11. The article of claim 9, wherein the high thermal conductive insert has anisotropic thermal conductivity and comprises an axis of thermal conductivity that is relatively low with respect to at least one other axis, and further wherein the high thermal conductive insert comprises a thermally-conductive metal via comprising cast metal.

12. The article of claim 9, wherein the high thermal conductive insert comprises pyrolytic graphite or pyrolytic carbon.

13. The article of claim 9, wherein the cast metal body comprises components of an aluminum alloy or nickel alloy.

14. The article of claim 9, wherein the cast metal body comprises a heating element.

15. The article of claim 14, wherein the high thermal conductive insert is disposed along a thermal flow path between the heating element and a heated portion of the cast metal body.

16. The article of claim 15, wherein the article comprises an aircraft sensor housing, and said heated portion of the cast metal body comprises an ice forming portion of the cast metal body.

17. The article of claim 16, wherein the aircraft sensor housing comprises a Pitot tube.

18. The article of claim 16, wherein the aircraft sensor housing comprises a total air temperature sensor housing.
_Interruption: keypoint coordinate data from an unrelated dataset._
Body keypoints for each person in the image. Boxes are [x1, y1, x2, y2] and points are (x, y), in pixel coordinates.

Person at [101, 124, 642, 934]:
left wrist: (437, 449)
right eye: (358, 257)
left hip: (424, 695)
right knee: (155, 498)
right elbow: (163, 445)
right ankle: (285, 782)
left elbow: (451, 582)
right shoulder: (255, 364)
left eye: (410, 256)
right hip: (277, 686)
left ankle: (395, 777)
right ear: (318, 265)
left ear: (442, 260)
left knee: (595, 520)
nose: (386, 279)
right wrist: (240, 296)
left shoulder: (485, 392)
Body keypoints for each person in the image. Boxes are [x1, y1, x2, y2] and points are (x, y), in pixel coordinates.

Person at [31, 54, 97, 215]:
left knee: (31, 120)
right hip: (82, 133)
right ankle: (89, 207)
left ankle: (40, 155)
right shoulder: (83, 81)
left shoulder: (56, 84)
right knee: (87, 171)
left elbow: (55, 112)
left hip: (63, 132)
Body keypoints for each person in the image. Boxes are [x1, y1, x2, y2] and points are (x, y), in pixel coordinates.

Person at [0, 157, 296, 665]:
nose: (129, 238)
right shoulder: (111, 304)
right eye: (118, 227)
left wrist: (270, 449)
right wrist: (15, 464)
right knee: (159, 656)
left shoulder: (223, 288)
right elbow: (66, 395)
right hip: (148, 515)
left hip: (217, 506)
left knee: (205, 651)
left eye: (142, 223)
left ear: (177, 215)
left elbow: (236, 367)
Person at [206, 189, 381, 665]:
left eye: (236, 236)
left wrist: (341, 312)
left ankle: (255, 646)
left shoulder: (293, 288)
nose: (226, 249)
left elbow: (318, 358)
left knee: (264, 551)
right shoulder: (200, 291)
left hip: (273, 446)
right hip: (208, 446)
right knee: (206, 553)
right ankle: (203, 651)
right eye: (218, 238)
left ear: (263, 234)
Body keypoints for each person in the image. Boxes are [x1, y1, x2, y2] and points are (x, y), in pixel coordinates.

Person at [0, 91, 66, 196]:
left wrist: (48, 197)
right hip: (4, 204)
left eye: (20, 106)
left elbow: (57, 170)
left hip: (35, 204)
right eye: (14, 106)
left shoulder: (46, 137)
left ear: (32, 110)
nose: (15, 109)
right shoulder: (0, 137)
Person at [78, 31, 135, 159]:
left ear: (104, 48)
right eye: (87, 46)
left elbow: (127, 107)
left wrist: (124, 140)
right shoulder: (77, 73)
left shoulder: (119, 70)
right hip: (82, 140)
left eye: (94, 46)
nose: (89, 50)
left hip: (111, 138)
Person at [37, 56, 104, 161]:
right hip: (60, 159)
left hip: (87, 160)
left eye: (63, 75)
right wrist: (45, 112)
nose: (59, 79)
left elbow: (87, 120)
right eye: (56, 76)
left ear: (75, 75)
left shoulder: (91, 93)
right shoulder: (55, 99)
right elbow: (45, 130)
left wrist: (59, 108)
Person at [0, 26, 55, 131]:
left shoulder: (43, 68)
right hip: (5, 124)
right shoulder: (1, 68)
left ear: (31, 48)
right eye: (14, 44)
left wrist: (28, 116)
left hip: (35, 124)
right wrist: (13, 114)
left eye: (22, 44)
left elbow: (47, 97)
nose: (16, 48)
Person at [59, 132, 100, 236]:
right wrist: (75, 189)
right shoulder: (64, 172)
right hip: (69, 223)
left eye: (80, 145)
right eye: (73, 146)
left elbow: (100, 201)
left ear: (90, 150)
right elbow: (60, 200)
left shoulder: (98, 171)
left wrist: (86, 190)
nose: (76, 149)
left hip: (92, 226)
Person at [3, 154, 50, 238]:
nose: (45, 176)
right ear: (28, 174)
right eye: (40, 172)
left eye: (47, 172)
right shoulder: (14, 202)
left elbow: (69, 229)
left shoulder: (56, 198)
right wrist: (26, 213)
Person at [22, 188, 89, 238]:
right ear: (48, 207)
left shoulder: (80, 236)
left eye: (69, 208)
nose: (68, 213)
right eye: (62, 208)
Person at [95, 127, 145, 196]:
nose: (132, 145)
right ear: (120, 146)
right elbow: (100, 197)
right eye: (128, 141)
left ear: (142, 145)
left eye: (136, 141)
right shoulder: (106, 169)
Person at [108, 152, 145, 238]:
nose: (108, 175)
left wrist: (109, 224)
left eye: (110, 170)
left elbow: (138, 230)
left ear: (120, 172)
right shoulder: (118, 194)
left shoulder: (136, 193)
19. A method for transferring heat, comprising

providing a cast metal body and a high thermal conductive insert retained in the cast metal body;

providing heat from a heat source at a first location of the cast metal body; and

transferring heat from the heat source from the first location of the cast metal body through the high thermal conductive insert to a second location of the cast metal body.

20. The method of claim 19, wherein the cast metal body is an aircraft sensor housing, the heat source is a heating element disposed in or on the cast metal body, and the second location of the cast metal body is an ice-forming location.

21. An article made by the method of claim 1.